Sprint Nextel Corp. fell $1.13 to $23.80 after the wireless phone company reported a 55 percent drop in fourth-quarter net income on heavy expenses. Looking ahead, the company forecast 2006 revenue totaling $41 billion or more, with high single-digit to low double-digit growth in its wireless business, and a mid-to-high single-digit revenue decline for long distance. The revenue figure was below analysts' expectations.
Casino operator Harrah's Entertainment Inc. rose 36 cents to $72.72 after it posted a hefty fourth-quarter loss, hurt mostly by hurricane-related expenses and costs from writing off a property it plans to sell. Without items and charges, its earnings per share beat analysts' estimates.
Dow Jones & Co., publisher of The Wall Street Journal, rose 47 cents to $38.42 after it announced a reorganized structure that will combine the print and online editions of The Wall Street Journal into one unit. The shake up follows an announcement in January that the company's CEO, Peter Kann, and the Journal's publisher, Karen Elliott House, would step down.
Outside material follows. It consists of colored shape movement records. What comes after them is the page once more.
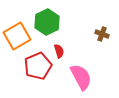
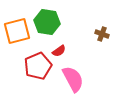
green hexagon: rotated 25 degrees counterclockwise
orange square: moved 5 px up; rotated 16 degrees clockwise
red semicircle: rotated 72 degrees clockwise
pink semicircle: moved 8 px left, 2 px down
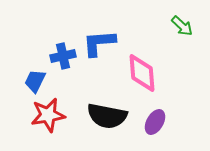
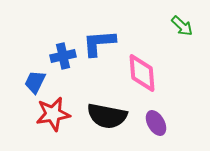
blue trapezoid: moved 1 px down
red star: moved 5 px right, 1 px up
purple ellipse: moved 1 px right, 1 px down; rotated 60 degrees counterclockwise
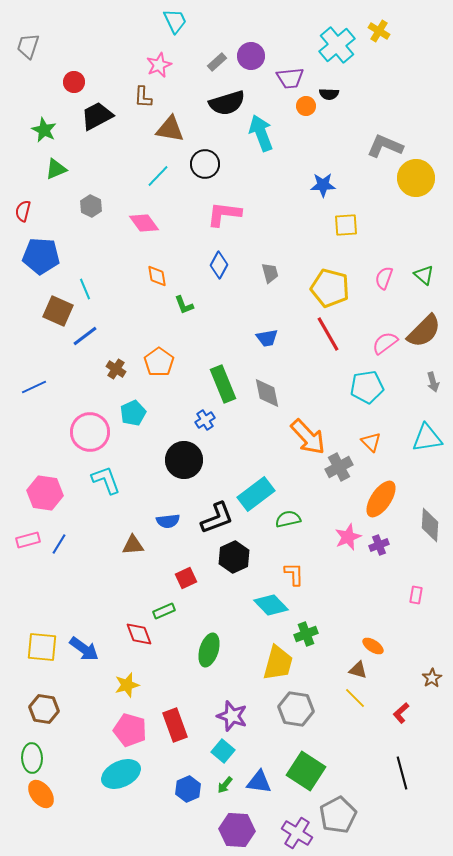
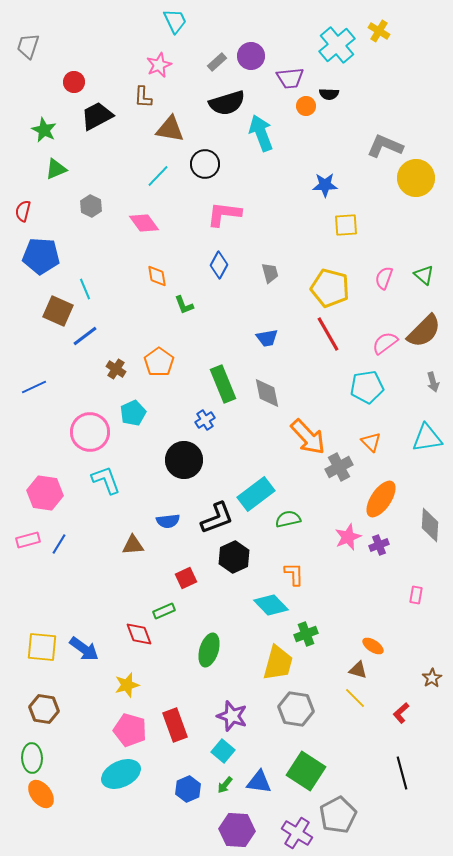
blue star at (323, 185): moved 2 px right
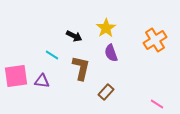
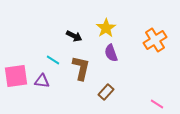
cyan line: moved 1 px right, 5 px down
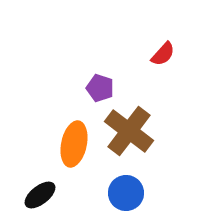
Dow's shares have languished recently, trading approximately where they were a decade ago, having run up as high as the $70's during the dot-com boom.
U.S. shares of Baidu.com Inc. rose $3.04 to $54.73 a day after the Chinese-language search engine reported better-than-expected fourth-quarter results. After Tuesday's closing bell, Baidu.com said it posted a profit of 9 cents per share, topping Wall Street estimates by 2 cents. Revenue was up 29 percent from the year-earlier period.
Advancing issues led decliners by more than 2 to 1 on the New York Stock Exchange where volume was 1.62 billion shares, up from 1.55 billion at the same time Tuesday.
The Russell 2000 index of smaller companies rose 6.75, or 0.93 percent, to 733.53.
Overseas, Japan's Nikkei stock average fell 0.71 percent. Britain's FTSE 100 gained 0.25 percent, Germany's DAX index rose 1.05 percent, and France's CAC-40 rose 1 percent.